Export labeled datasets to use in projects
- 1.Navigate to the "Review" tab
- 2.Click "Export Labels"
- 3.Select desired export type
- 4.If an option, select what label types to export
- 5.Click "Export Now"
Once the project is done exporting a notification will appear.
HyperLabel supports several popular formats for exporting labeled datasets.
After you've finished labeling and have submitted your labels, go to the "Review" tab. There you can scroll and review a list of your images and their label statuses to ensure that you haven't missed an image that needs labeling.
From there, "Export Labels" button will allow you to export your labels into these formats:
- HyperLabel's own JSON format, used to import project data into another HyperLabel install on a different machine.
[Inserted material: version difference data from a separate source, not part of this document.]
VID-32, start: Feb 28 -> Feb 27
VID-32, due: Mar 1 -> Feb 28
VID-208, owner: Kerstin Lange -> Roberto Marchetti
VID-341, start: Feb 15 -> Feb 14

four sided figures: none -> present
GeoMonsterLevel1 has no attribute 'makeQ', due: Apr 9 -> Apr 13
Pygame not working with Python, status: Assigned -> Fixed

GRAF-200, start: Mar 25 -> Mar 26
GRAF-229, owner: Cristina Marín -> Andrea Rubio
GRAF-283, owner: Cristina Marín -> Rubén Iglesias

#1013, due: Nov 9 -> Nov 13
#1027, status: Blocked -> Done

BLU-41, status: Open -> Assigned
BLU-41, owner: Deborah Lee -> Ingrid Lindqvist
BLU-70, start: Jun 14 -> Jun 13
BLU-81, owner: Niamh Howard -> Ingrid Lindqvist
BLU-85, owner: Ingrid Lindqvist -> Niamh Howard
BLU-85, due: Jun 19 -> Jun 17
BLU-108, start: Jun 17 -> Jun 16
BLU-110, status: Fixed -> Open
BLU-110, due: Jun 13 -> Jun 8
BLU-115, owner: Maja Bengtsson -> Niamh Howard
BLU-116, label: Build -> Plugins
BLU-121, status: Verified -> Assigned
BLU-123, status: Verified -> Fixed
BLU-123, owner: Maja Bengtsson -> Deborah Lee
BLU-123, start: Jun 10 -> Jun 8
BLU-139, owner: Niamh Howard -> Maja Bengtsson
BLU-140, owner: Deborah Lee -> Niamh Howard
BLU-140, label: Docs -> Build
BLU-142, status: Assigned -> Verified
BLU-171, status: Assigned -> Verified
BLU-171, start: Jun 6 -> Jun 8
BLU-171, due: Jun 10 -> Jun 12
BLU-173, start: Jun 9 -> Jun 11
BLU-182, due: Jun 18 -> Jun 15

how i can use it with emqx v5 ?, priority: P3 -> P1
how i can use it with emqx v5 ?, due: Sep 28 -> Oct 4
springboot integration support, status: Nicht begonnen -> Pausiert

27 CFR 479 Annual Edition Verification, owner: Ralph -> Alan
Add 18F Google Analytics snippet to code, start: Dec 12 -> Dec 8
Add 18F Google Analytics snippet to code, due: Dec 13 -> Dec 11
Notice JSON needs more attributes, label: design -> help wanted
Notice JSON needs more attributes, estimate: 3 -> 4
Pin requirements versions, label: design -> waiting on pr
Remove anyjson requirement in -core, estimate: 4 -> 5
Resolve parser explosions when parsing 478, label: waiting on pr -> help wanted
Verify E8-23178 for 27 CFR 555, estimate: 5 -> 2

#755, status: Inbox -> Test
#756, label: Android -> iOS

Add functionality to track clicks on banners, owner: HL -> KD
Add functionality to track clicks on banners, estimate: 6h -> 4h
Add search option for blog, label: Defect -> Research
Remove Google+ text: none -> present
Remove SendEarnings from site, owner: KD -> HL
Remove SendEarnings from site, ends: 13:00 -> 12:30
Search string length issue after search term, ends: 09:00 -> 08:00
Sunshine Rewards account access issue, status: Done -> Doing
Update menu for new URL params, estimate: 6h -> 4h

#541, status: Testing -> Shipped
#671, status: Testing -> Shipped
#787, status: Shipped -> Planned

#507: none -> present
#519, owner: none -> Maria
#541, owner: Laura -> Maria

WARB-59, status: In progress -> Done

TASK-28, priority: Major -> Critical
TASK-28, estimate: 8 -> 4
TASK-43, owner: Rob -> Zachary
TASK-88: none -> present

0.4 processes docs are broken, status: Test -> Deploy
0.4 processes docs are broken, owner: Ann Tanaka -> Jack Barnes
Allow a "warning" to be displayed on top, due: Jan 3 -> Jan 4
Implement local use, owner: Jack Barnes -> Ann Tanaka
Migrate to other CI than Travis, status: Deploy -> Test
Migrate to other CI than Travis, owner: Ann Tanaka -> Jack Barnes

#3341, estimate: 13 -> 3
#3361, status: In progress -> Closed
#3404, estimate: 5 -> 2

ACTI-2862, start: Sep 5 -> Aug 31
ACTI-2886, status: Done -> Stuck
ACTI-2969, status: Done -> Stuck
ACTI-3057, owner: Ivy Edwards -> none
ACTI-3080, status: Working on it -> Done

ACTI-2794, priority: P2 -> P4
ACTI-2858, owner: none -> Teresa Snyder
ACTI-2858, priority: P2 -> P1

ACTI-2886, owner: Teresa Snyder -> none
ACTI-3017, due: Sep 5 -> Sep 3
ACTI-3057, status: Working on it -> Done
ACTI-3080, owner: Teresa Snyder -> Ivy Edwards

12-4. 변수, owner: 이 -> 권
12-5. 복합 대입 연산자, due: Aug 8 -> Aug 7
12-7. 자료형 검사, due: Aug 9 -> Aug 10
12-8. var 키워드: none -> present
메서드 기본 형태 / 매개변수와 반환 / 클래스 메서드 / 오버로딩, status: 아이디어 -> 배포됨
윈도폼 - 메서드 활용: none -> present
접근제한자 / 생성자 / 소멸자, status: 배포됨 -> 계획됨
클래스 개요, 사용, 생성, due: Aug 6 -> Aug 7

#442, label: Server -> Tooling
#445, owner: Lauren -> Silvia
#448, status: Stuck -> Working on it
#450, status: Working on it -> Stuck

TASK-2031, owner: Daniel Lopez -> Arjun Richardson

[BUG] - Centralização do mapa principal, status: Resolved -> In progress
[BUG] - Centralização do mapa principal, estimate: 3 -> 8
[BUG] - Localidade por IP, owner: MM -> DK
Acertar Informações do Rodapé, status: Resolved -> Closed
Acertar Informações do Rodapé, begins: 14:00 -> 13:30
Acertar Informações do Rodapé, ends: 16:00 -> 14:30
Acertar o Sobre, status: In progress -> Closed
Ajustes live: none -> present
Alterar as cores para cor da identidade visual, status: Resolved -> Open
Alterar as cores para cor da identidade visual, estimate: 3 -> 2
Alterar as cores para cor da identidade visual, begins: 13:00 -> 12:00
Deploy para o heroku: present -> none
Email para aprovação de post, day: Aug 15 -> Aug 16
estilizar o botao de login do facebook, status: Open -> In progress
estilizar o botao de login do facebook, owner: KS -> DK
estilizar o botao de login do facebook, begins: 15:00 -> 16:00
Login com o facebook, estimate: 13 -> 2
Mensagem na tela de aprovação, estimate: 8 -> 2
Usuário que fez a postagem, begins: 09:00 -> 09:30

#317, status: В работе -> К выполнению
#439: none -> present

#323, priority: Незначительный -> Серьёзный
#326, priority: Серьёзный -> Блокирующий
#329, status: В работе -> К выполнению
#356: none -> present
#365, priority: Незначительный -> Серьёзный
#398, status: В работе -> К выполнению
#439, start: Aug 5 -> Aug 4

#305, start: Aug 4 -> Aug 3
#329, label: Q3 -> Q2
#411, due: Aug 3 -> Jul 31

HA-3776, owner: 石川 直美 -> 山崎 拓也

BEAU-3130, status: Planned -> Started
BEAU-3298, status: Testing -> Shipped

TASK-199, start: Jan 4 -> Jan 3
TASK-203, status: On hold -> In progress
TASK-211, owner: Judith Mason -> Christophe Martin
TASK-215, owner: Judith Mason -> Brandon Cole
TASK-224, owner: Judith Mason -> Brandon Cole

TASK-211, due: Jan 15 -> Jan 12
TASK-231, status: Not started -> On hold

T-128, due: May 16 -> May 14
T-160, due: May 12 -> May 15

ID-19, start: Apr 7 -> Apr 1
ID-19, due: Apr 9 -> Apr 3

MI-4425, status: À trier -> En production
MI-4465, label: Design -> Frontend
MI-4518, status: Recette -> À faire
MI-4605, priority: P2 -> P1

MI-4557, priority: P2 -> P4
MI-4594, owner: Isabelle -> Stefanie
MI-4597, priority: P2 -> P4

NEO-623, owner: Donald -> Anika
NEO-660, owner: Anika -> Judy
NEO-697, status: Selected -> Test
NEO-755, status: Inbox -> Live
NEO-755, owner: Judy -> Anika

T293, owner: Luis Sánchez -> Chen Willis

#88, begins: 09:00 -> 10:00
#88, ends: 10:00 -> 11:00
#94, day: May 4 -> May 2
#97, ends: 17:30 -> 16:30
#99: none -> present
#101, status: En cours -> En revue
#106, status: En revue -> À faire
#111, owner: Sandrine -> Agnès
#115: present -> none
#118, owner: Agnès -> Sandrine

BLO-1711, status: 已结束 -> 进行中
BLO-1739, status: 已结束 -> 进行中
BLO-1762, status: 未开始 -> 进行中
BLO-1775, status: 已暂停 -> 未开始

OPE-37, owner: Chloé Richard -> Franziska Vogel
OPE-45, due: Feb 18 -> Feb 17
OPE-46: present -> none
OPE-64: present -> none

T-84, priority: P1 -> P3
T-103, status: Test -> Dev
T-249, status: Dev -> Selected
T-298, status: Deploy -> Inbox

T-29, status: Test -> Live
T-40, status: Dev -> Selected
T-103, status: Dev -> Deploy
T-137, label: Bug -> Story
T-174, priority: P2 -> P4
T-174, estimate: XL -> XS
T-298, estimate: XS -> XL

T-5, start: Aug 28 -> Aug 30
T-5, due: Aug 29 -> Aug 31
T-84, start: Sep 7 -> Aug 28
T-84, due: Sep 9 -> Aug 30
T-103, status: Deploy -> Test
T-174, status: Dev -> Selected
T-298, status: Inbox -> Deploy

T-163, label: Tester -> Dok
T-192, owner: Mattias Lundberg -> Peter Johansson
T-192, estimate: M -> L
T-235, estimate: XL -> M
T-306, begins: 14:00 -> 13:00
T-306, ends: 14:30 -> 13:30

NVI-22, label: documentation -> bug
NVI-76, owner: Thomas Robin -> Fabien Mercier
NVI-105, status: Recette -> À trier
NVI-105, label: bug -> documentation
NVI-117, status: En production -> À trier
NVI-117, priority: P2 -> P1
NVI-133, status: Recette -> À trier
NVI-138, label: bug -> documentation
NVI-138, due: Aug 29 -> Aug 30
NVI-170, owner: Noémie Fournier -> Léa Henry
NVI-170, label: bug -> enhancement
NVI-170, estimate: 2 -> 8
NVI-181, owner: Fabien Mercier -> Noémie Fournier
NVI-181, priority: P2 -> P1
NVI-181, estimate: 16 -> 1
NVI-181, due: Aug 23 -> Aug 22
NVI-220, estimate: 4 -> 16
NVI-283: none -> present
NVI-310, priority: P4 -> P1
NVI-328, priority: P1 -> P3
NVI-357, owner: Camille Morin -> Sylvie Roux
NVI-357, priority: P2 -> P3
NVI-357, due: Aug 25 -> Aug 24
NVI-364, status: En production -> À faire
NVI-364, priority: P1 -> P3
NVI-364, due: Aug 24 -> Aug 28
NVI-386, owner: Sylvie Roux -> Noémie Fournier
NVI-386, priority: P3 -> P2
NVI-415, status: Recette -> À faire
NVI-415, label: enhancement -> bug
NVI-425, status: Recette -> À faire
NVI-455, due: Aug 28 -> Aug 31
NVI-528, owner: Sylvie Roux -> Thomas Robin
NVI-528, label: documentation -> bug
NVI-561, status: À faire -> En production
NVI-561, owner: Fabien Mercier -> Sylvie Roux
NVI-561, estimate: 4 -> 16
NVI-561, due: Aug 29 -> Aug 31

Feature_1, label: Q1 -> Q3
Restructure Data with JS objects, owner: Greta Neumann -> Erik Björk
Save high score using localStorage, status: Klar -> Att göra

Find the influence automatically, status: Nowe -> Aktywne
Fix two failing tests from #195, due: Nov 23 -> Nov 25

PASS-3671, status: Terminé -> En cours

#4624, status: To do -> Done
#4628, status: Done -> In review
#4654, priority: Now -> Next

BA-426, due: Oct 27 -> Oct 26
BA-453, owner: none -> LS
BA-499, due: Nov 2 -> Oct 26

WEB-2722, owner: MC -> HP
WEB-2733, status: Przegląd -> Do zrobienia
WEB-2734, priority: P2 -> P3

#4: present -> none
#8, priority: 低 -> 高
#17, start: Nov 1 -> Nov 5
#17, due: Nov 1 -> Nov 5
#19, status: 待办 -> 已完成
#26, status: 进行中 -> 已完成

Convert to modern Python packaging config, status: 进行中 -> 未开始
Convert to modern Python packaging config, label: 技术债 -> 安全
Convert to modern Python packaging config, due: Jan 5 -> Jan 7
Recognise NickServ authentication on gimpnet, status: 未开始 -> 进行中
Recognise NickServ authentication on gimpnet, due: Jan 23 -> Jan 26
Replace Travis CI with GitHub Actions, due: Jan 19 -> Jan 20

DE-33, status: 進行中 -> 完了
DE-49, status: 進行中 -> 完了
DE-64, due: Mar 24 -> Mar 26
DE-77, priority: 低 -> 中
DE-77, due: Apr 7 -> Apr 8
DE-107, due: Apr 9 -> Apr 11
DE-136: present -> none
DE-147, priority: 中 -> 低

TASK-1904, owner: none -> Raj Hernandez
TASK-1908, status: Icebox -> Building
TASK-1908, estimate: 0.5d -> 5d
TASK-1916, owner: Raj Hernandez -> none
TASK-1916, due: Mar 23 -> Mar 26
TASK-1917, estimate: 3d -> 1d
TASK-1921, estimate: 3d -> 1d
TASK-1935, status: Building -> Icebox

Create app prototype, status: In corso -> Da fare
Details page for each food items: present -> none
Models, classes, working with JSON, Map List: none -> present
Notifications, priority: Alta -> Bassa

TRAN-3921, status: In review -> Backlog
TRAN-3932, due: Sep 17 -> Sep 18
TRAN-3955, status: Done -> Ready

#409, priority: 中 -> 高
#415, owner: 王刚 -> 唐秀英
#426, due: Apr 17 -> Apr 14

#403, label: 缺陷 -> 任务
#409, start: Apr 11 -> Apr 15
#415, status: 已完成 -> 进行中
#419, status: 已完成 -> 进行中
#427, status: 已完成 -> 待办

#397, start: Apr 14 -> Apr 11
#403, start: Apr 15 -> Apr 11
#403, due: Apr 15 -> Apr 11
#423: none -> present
- Create ML - Apple's machine learning model creation and training framework. This format is now supported in the 1.1.9 release. Only Rectangles, Polygons, and Select label types can be exported to this format.
- COCO - a large-scale object detection, segmentation, and captioning dataset. All label types supported by HyperLabel can be exported to this format.
- YOLO - a real-time object detection algorithm. Only Rectangles and Polygons can be exported to this format.
- Pascal VOC - “Pattern Analysis, Statistical Modeling and Computational Learning Visual Object Classes” format is the input to the Pascal object detector. Rectangle and Polygon (converted to Rectangle) are supported.